Thought Questions: Discuss whether cell cycle check points must not be working properly in cancer cells.

Considering that a major function of cell cycle check points is believed to be protection of cells from further damage to DNA or chromosome distribution (i.e. Until all chromosomes are properly lined up on the mitotic spindle, and/or all DNA cross-links and breaks have been repaired.

Possible new kinds of chemotherapy drugs: Please explain:

    A chemical that gets converted into a poison when many phosphates are bound to it.

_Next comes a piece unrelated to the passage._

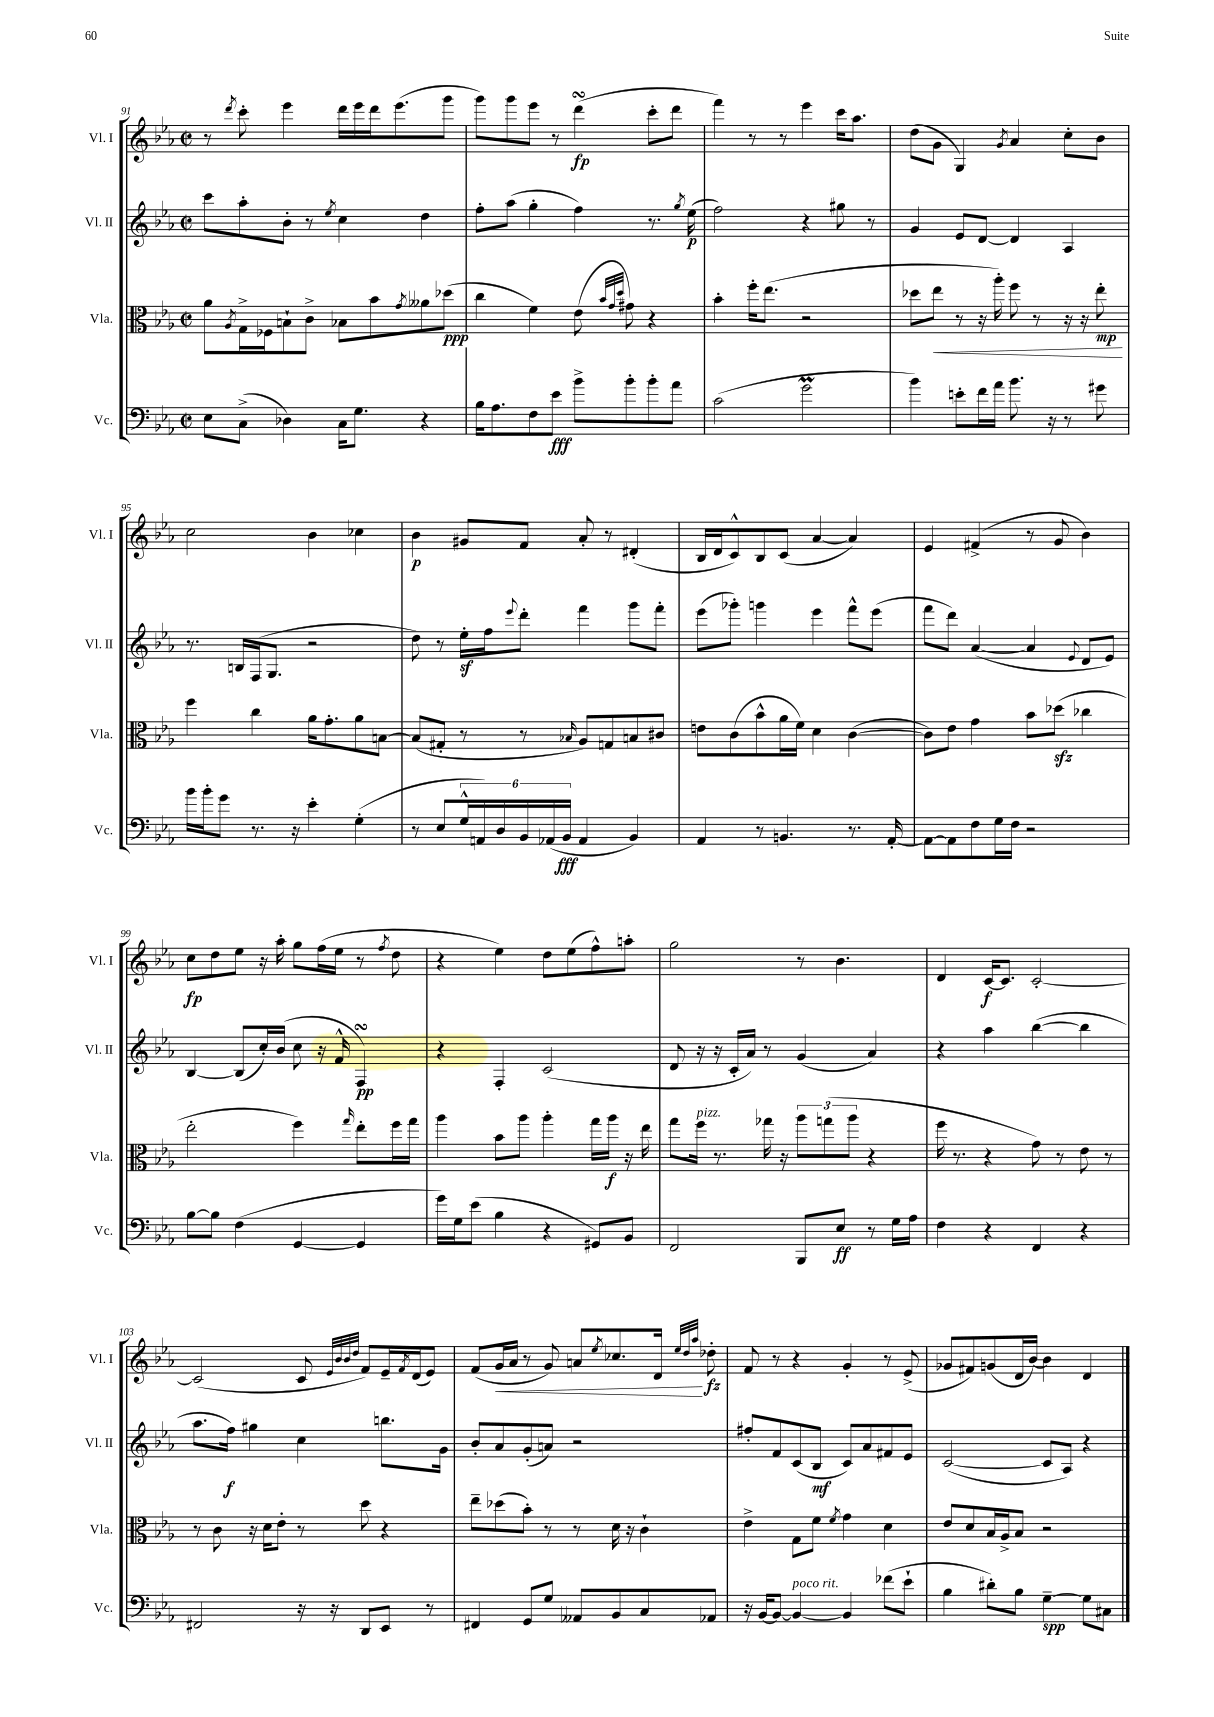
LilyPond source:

    A chemical that gets converted into a poison when cytoplasm is highly acidic.

    A chemical that leaks into cancer cells (but less into normal cells) and which releases a particular 12 amino-acid long peptide into the cytoplasm, preceded by vaccination with this same peptide [so as to increase the number of T-lymphocytes that would induce apoptosis in cells containing this peptide.

    A chemical that selectively inhibits cell cycle check points, more in non-cancerous

What is meant by metastasis?
Answer: When cancer cells penetrate into lymph ducts or blood vessels, get carried to other parts of the body, stick there, penetrate out of a vein or lymph duct, and start a new tumor at one or many locations.

In what respect is the movement of primordial germ cells a special case of metastasis?

In bird embryos, and perhaps in embryos of other vertebrates, primordial germ cells colonize the gonads partly in flowing blood.

When salamanders regenerate legs, the new muscles are made entirely by splitting multinucleate myotubes into back into individual cells, which multiply, reaggregate, realign and reattach to the skeleton. Nuclei that had been part of the biceps become part hand muscles. It's entirely a rearrangement phenomenon, not at all like differentiation of multipotent stem cells (although most people tend to assume that anatomical patterns are created entirely by the special control of differentiation). Radioactive labeling of DNA has proven this again and again.

Maybe human myotubes can't split into individual cells! That might be why we can't regenerate arms and legs. If so, then researchers should be looking for methods to cause this splitting. Discovery of such a mechanism might help treat people with muscular dystrophy.

Nobody is studying this. Instead, billion$ are spent on stem cells, as if limbs regenerate by differentiation of multipotent cells.

Which, for many decades has been known not to be true. Why do we let medical progress be held back my disproven myths?

Another example is atherosclerosis. No researchers study reasons why macrophages crawl into the tunica media, or how to get them to crawl back out. Instead, treatments are designed as if the old myths were true about cholesterol sticking to the inside lining.

We should ban the words "plaque" and "build up". They hinder invention of cures.

Immunology has a comparable problem with the words "recognize" and "self". For a long time, scientists assumed embryology must work by lymphocytes detecting some special "self" molecules.

Cancer isn't caused by cells growing especially fast. But the search for treatments concentrates almost entirely on methods for damaging DNA and mitotic spindles. Chemotherapy drugs are sometimes amazingly effective, but nobody knows why.